Five volumetric SDOCT scans of the macula were obtained from one eye of 25 normal subjects. One scan was acquired through a central pupil position, while subsequent scans were acquired through four peripheral pupil positions. The internal limiting membrane, the RPE, and Bruch's membrane were segmented using automated approaches. These volumes were registered to each other and the TRT was evaluated in 9 Early Treatment of Diabetic Retinopathy Study (ETDRS) regions. The reproducibility of the TRT obtained using the RPE was computed using the mean difference, coefficient of variation (CV), and the intraclass correlation coefficient (ICC), and compared to those obtained using Bruch's membrane as the reference surface. A secondary set of 1545 SDOCT scans was also analyzed in order to gauge the incidence of off-axis scans in a typical acquisition environment.
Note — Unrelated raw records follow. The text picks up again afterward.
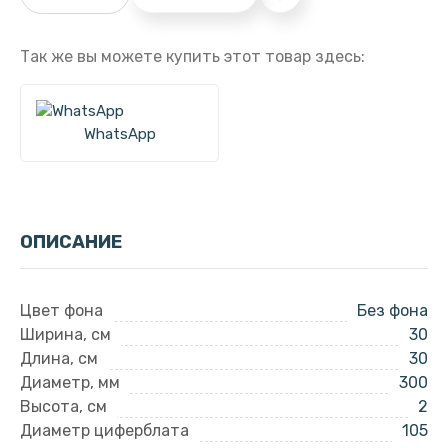
Так же вы можете купить этот товар здесь:
WhatsApp
ОПИСАНИЕ
Цвет фона
Без фона
Ширина, см
30
Длина, см
30
Диаметр, мм
300
Высота, см
2
Диаметр циферблата
105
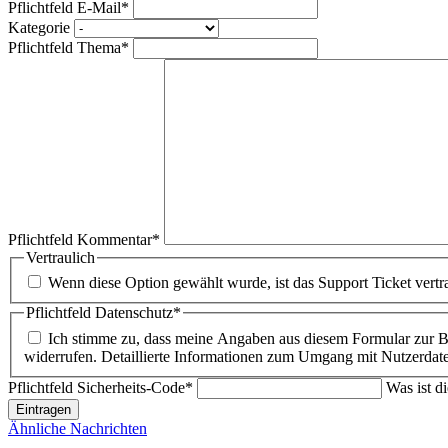
Pflichtfeld
E-Mail
*
Kategorie
Pflichtfeld
Thema
*
Pflichtfeld
Kommentar
*
Vertraulich
Wenn diese Option gewählt wurde, ist das Support Ticket vert
Pflichtfeld
Datenschutz
*
Ich stimme zu, dass meine Angaben aus diesem Formular zur Be
widerrufen. Detaillierte Informationen zum Umgang mit Nutzerdate
Pflichtfeld
Sicherheits-Code
*
Was ist d
Eintragen
Ähnliche Nachrichten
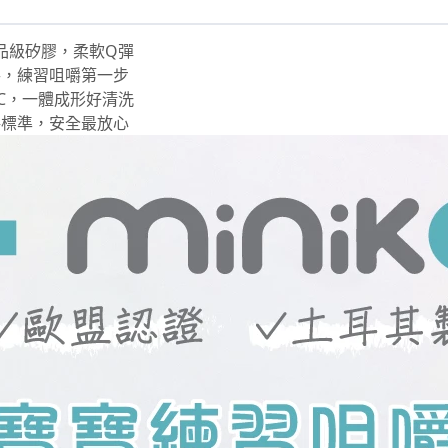
食品級矽膠，柔軟Q彈
手，練習咀嚼第一步
度C，一體成形好清洗
格標準，安全最放心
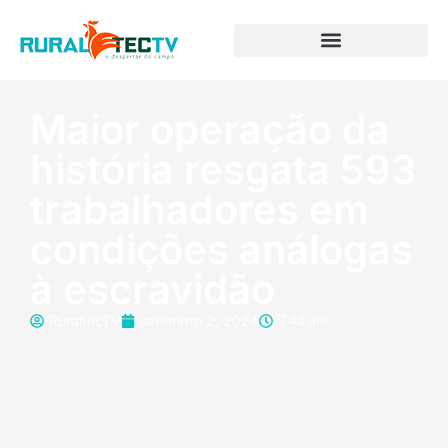
Maior operação da
história resgata 593
trabalhadores em
condições análogas
à escravidão
RuraltecTV
setembro 2, 2024
7:43 am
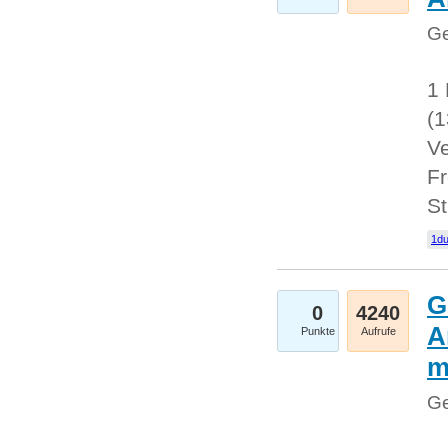
Ge
1 
(
Ve
Fr
St
1du
G
0
4240
A
Punkte
Aufrufe
m
Ge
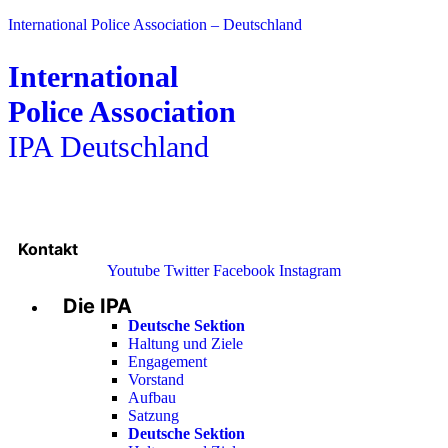
International Police Association – Deutschland
International
Police Association
IPA Deutschland
Kontakt
Youtube
Twitter
Facebook
Instagram
Die IPA
Main
Menu
Deutsche Sektion
Haltung und Ziele
Engagement
Vorstand
Aufbau
Satzung
Deutsche Sektion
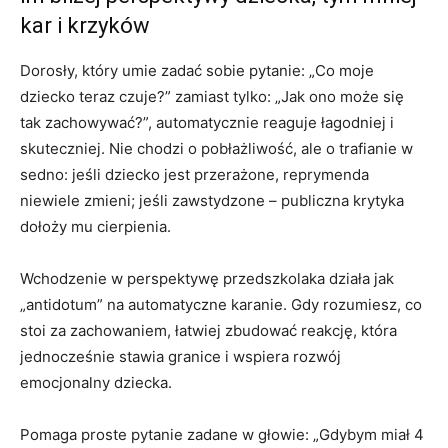
kar i krzyków
Dorosły, który umie zadać sobie pytanie: „Co moje
dziecko teraz czuje?” zamiast tylko: „Jak ono może się
tak zachowywać?”, automatycznie reaguje łagodniej i
skuteczniej. Nie chodzi o pobłażliwość, ale o trafianie w
sedno: jeśli dziecko jest przerażone, reprymenda
niewiele zmieni; jeśli zawstydzone – publiczna krytyka
dołoży mu cierpienia.
Wchodzenie w perspektywę przedszkolaka działa jak
„antidotum” na automatyczne karanie. Gdy rozumiesz, co
stoi za zachowaniem, łatwiej zbudować reakcję, która
jednocześnie stawia granice i wspiera rozwój
emocjonalny dziecka.
Pomaga proste pytanie zadane w głowie: „Gdybym miał 4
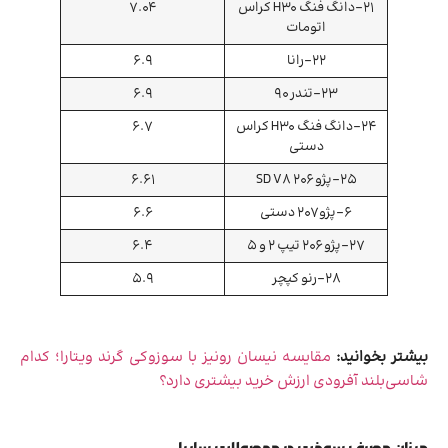
21-دانگ فنگ H30 کراس
7.04
اتومات
22-رانا
6.9
23-تندر 90
6.9
24-دانگ فنگ H30 کراس
6.7
دستی
25-پژو 206 SD V8
6.61
6-پژو ۲۰۷ دستی
6.6
27-پژو 206 تیپ 2 و 5
6.4
28-رنو کپچر
5.9
بیشتر بخوانید:
مقایسه نیسان رونیز با سوزوکی گرند ویتارا؛ کدام
شاسی‌بلند آفرودی ارزش خرید بیشتری دارد؟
The photoreceptor tips were dimmer in off-axis images, which affected the RPE segmentation. The overall mean TRT difference and CV obtained using the RPE were 7.04 ± 4.31 μm and 1.46%, respectively, whereas Bruch's membrane was 1.16 ± 1.00 μm and 0.32%, respectively. The ICCs at the subfoveal TRT were 0.982 and 0.999, respectively. Forty-one percent of the scans in the secondary set showed large tilts (> 6%).
RPE segmentation is confounded by its proximity to the interdigitation zone, a structure strongly affected by the optical Stiles-Crawford effect. Bruch's membrane, however, is unaffected leading to a more robust segmentation that is less dependent upon pupil position.
The way in which OCT images are acquired can independently affect the accuracy of automated retinal thickness measurements. Assessment of scan angle in a clinical dataset demonstrates that off-axis scans are common, which emphasizes the need for caution when relying on automated thickness parameters when this component of scan acquisition is not controlled for.